→ To-do item
Locate every line in the records below that holds the word "comme" and return each one.
===== The input =====
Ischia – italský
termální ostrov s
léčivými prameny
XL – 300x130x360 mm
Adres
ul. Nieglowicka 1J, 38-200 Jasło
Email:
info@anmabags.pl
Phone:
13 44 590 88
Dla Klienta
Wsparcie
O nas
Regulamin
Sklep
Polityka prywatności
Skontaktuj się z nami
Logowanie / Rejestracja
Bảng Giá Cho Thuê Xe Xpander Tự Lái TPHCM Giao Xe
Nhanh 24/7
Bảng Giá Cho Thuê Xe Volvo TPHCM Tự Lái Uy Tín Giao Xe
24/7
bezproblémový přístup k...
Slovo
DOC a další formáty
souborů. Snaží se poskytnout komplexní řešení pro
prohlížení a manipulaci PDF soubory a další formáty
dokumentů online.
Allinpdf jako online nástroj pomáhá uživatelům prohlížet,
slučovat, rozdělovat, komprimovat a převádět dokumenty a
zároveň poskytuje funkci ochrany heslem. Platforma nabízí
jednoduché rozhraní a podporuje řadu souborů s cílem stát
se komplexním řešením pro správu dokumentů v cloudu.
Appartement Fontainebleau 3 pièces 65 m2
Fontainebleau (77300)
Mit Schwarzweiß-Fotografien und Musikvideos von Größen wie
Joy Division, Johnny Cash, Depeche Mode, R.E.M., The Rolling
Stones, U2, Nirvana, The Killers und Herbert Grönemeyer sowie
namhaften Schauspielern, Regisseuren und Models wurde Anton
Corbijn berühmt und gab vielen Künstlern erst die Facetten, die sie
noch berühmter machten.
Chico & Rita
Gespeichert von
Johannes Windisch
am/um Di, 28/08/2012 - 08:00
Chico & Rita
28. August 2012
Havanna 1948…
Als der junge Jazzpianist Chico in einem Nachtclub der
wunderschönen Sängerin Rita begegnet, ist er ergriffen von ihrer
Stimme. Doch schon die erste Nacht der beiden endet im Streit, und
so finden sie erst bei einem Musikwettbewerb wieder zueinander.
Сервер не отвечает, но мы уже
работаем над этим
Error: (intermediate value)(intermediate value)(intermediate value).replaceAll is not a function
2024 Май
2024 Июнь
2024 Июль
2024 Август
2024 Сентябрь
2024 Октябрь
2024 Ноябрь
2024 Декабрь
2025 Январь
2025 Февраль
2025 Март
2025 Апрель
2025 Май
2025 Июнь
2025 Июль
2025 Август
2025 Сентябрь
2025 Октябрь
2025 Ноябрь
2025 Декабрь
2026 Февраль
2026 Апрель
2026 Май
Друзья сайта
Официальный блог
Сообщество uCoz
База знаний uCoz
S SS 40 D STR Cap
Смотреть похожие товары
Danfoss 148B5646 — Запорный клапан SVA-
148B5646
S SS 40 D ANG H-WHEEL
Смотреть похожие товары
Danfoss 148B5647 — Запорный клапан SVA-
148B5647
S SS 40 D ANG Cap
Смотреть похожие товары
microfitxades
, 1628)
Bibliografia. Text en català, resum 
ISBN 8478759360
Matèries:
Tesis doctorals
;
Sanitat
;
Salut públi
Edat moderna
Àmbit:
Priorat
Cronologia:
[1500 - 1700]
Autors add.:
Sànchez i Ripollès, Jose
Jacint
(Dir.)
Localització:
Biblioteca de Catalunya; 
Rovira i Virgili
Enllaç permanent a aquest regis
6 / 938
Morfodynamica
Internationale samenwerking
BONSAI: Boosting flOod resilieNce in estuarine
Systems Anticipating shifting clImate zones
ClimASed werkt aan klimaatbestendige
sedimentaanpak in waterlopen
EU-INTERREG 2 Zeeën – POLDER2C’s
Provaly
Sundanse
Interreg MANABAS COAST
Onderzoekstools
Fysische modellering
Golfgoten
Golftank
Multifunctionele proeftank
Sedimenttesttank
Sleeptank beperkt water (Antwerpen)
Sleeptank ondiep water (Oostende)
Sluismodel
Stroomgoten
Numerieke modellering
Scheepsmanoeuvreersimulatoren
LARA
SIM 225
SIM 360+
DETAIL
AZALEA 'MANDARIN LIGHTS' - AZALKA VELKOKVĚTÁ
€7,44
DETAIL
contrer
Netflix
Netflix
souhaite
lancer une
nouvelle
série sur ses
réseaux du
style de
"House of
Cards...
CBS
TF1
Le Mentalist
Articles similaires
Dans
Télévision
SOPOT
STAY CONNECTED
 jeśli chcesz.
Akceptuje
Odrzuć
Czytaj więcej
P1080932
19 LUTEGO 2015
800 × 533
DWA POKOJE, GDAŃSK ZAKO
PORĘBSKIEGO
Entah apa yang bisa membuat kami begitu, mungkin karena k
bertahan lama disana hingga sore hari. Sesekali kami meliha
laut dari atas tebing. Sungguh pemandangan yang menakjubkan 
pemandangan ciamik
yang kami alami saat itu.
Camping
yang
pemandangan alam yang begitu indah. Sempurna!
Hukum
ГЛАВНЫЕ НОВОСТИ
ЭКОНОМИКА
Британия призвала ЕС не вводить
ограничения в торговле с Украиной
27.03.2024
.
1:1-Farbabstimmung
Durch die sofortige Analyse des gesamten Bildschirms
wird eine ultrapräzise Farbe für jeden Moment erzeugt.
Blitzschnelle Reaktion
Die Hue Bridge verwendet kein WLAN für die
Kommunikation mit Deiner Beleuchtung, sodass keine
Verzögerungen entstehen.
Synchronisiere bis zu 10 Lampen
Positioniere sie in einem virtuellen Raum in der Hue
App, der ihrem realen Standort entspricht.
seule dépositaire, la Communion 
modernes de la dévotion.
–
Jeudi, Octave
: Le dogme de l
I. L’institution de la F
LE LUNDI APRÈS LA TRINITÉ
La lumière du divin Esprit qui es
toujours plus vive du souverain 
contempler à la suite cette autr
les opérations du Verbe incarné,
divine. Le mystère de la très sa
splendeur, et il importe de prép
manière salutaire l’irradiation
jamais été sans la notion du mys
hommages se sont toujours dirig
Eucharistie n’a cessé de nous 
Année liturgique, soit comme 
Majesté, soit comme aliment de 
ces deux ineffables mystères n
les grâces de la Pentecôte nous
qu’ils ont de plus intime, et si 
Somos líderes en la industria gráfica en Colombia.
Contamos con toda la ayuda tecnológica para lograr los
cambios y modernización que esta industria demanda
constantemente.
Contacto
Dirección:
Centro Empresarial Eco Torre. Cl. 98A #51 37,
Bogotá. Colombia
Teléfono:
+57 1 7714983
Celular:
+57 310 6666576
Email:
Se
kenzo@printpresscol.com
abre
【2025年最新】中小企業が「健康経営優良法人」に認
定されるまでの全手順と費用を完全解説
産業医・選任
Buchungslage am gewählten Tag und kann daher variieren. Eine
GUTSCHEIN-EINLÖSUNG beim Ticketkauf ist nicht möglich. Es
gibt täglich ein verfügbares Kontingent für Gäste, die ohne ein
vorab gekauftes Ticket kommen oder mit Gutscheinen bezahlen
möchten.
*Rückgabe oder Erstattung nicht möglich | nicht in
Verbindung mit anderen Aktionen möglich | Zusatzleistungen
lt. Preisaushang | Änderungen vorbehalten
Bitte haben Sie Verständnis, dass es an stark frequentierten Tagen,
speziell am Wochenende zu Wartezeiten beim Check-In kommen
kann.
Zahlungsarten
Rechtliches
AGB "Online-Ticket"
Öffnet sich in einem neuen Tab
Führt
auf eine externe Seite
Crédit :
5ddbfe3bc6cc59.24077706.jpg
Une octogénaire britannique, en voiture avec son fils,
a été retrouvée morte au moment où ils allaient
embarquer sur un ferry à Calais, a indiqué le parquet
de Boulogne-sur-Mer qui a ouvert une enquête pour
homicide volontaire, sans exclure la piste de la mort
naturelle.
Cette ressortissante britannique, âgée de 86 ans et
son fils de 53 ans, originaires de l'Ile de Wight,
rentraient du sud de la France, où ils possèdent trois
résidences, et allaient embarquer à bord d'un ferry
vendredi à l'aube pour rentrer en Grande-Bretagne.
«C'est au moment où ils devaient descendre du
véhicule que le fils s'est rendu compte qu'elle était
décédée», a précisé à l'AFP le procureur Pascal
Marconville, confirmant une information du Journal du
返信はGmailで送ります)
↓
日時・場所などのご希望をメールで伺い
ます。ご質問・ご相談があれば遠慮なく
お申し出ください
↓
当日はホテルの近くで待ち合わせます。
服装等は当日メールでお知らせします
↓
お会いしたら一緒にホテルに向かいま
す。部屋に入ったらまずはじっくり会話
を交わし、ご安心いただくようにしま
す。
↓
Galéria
=====
→ Answer below
Année liturgique, soit comme 
Majesté, soit comme aliment de 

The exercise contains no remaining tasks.